The dominant issue in the life of the Government was not of direct Treasury concern: it was the lack of progress of the general legislative programme. When the new Parliament met, the huge Liberal majority in the House of Commons was confronted by an almost equally large Unionist one in the House of Lords. It quickly became clear that the opposition leaders in both Houses were prepared to accord no real primacy to the elected chamber. Occasionally Balfour and Lansdowne instructed the peers to make a tactical show of restraint. More frequently they suppressed their delicate susceptibilities and encouraged a slaughter of Liberal bills on a scale from which their more robust predecessors, the Duke of Wellington or Sir Robert Peel, would have recoiled in horror.

The first victim was the Education Bill. This bill was designed to remedy some of the more keenly-felt grievances of the Nonconformists, while leaving intact the 1902 administrative structure. It was introduced into the House of Commons by Augustine Birrell on April 9th, 1906, and immediately produced a storm of controversy. This came not only from the Unionist Party, but also from the Roman and Anglican churches. It was controversy along well-worn lines. The liturgists had had their way in 1902. The free churches had responded by rallying to the Liberal Party and ensuring that education was one of the two or three central issues of the electoral battle. This rallying of Nonconformists had helped to produce the great radical majority, and they could lay a strong claim to priority of relief. But the peers completely declined to recognise the force and freshness of the mandate behind the measure. When the bill reached them in the autumn, after a strenuous passage through the House of Commons, they treated it exactly in accordance with the instructions they were given by Balfour. They let it through on second reading, and then proceeded so to amend it in committee as not merely to destroy but to reverse its original purpose. In the form in which it returned to the Commons, the bill would have given the upholders of denominational teaching a still more favourable position than they enjoyed under the 1902 Act.

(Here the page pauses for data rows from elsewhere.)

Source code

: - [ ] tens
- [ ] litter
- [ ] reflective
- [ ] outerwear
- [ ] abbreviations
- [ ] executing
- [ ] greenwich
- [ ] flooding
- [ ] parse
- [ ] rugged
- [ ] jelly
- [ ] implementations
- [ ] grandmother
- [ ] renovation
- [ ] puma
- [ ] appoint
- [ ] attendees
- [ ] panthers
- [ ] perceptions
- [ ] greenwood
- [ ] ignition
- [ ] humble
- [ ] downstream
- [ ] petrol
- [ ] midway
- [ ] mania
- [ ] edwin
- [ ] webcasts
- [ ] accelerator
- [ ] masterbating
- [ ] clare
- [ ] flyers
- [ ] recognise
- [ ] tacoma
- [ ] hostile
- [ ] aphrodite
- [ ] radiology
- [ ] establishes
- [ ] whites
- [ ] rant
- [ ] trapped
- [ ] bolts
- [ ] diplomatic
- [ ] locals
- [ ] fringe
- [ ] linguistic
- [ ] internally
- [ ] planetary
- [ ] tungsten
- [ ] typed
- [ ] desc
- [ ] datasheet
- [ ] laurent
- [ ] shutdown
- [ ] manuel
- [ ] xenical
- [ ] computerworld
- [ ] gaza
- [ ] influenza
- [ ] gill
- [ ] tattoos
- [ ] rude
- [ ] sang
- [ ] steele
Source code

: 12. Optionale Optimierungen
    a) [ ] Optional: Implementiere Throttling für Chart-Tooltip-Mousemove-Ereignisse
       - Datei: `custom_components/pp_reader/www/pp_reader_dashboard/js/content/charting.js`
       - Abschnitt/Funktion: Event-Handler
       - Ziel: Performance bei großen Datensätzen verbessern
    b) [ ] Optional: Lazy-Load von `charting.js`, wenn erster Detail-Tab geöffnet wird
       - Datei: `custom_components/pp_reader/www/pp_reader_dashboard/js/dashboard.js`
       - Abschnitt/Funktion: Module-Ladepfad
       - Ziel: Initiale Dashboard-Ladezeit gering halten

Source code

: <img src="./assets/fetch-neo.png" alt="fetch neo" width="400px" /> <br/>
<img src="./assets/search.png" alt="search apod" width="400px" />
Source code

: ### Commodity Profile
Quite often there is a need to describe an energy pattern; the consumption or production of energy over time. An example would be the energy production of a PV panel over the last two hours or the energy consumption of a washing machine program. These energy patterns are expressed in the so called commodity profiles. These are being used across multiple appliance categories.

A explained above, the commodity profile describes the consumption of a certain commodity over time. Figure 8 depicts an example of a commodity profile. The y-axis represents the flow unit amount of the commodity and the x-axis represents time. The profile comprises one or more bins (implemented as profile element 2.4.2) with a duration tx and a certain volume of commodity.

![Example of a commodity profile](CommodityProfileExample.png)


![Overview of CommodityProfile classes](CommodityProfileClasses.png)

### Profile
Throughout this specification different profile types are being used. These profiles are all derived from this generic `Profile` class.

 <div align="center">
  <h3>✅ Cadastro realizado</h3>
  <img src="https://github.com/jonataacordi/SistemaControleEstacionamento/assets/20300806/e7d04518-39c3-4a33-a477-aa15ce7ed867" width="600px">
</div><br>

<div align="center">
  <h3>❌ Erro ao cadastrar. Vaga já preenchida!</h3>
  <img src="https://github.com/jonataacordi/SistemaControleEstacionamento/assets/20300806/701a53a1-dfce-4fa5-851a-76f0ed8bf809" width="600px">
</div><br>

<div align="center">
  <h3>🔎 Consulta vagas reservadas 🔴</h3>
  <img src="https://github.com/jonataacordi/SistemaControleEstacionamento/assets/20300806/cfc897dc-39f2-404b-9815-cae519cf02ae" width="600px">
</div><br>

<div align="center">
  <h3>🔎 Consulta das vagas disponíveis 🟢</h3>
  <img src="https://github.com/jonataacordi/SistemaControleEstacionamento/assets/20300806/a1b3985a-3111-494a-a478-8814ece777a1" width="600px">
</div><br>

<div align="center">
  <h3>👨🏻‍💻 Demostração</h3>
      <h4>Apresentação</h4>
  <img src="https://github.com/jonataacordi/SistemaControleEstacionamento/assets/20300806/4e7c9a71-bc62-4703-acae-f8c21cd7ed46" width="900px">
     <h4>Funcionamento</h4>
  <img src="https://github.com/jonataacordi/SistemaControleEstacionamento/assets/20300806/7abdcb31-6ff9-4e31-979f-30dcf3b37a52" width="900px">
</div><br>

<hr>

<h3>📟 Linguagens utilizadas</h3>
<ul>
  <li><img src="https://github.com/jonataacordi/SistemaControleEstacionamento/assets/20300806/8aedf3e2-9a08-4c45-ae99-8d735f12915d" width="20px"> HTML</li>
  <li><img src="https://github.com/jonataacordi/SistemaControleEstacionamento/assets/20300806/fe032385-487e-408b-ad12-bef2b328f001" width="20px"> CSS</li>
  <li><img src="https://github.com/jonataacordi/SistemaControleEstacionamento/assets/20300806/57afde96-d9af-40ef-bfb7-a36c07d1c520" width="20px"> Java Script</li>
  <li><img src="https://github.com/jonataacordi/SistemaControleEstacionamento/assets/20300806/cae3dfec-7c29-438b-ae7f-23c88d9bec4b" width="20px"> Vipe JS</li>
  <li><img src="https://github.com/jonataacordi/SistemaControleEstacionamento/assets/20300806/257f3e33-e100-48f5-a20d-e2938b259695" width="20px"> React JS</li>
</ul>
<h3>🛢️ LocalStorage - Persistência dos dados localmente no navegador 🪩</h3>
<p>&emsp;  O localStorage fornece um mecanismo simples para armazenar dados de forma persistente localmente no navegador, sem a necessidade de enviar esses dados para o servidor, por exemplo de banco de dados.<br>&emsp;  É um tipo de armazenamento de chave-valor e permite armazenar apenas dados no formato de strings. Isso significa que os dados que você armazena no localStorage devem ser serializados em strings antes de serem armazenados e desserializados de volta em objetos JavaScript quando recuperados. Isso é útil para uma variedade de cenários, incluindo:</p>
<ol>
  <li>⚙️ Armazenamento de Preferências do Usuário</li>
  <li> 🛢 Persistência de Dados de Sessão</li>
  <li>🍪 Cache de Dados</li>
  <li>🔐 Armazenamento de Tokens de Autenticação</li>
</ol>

There followed a period of skirmishing between the two Houses. The King tried unsuccessfully to promote a compromise and achieved only an abortive conference between three representatives of the Government, headed by Asquith, three of the opposition, and the Archbishop of Canterbury. By the middle of December it was obvious that complete deadlock had been reached. The Government, full of growls against the enormity of the peers’ behaviour, had no option but to abandon the bill.